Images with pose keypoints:
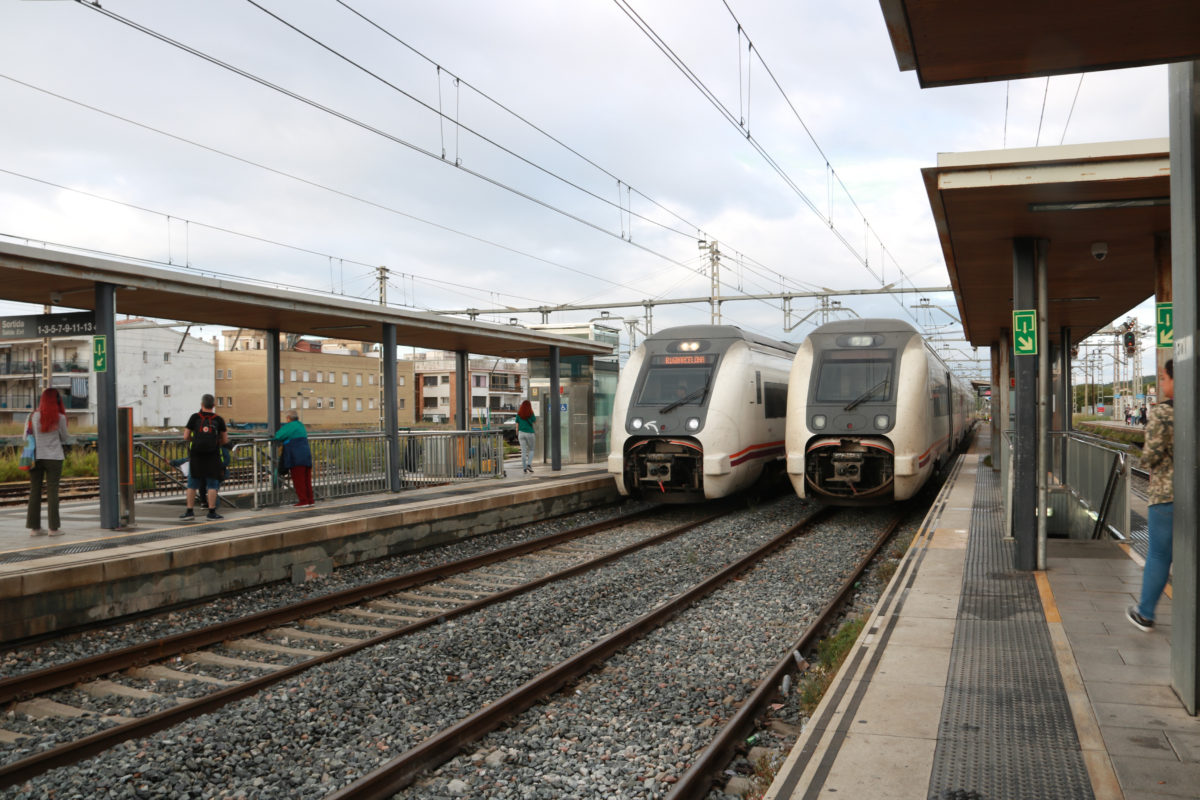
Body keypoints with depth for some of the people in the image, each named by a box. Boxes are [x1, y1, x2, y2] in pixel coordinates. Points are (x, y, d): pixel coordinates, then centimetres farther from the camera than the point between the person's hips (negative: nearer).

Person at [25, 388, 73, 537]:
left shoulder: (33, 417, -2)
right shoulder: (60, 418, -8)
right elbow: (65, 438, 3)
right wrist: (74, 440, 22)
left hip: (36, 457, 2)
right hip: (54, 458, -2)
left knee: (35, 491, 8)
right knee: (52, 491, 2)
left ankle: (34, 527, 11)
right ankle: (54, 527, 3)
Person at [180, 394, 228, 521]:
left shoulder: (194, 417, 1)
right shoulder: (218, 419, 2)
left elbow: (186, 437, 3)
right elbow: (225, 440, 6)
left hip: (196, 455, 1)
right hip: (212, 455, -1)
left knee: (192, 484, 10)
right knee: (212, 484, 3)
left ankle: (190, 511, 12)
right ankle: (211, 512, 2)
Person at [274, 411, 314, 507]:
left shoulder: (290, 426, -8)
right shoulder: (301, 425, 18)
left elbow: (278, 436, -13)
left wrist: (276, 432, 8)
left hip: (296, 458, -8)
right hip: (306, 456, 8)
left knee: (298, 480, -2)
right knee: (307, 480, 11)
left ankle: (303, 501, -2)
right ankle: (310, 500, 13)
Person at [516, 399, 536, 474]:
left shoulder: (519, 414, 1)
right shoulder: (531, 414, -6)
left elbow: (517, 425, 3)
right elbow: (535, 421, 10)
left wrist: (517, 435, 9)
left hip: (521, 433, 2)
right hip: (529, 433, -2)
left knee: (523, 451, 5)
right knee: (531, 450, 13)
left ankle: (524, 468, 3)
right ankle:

**Work to be completed**.
Start with the line that contains "right knee: (52, 491, 2)", end with the last line of the entries, and please retype every line in that span exactly, with no others.

**Your response**.
right knee: (52, 491, 2)
left ankle: (34, 527, 11)
right ankle: (54, 527, 3)
Person at [180, 394, 228, 521]:
left shoulder: (194, 417, 1)
right shoulder: (218, 419, 2)
left elbow: (186, 437, 3)
right elbow: (225, 440, 6)
left hip: (196, 455, 1)
right hip: (212, 455, -1)
left knee: (192, 484, 10)
right knee: (212, 484, 3)
left ankle: (190, 511, 12)
right ankle: (211, 512, 2)
Person at [274, 411, 314, 507]:
left shoulder: (290, 426, -8)
right shoulder: (301, 425, 18)
left elbow: (278, 436, -13)
left wrist: (276, 432, 8)
left hip: (296, 458, -8)
right hip: (306, 456, 8)
left knee: (298, 480, -2)
right knee: (307, 480, 11)
left ankle: (303, 501, -2)
right ankle: (310, 500, 13)
Person at [516, 399, 536, 474]:
left shoulder: (519, 414, 1)
right shoulder: (531, 414, -6)
left elbow: (517, 425, 3)
right elbow: (535, 421, 10)
left wrist: (517, 435, 9)
left hip: (521, 433, 2)
right hip: (529, 433, -2)
left knee: (523, 451, 5)
right knee: (531, 450, 13)
left ankle: (524, 468, 3)
right ankle:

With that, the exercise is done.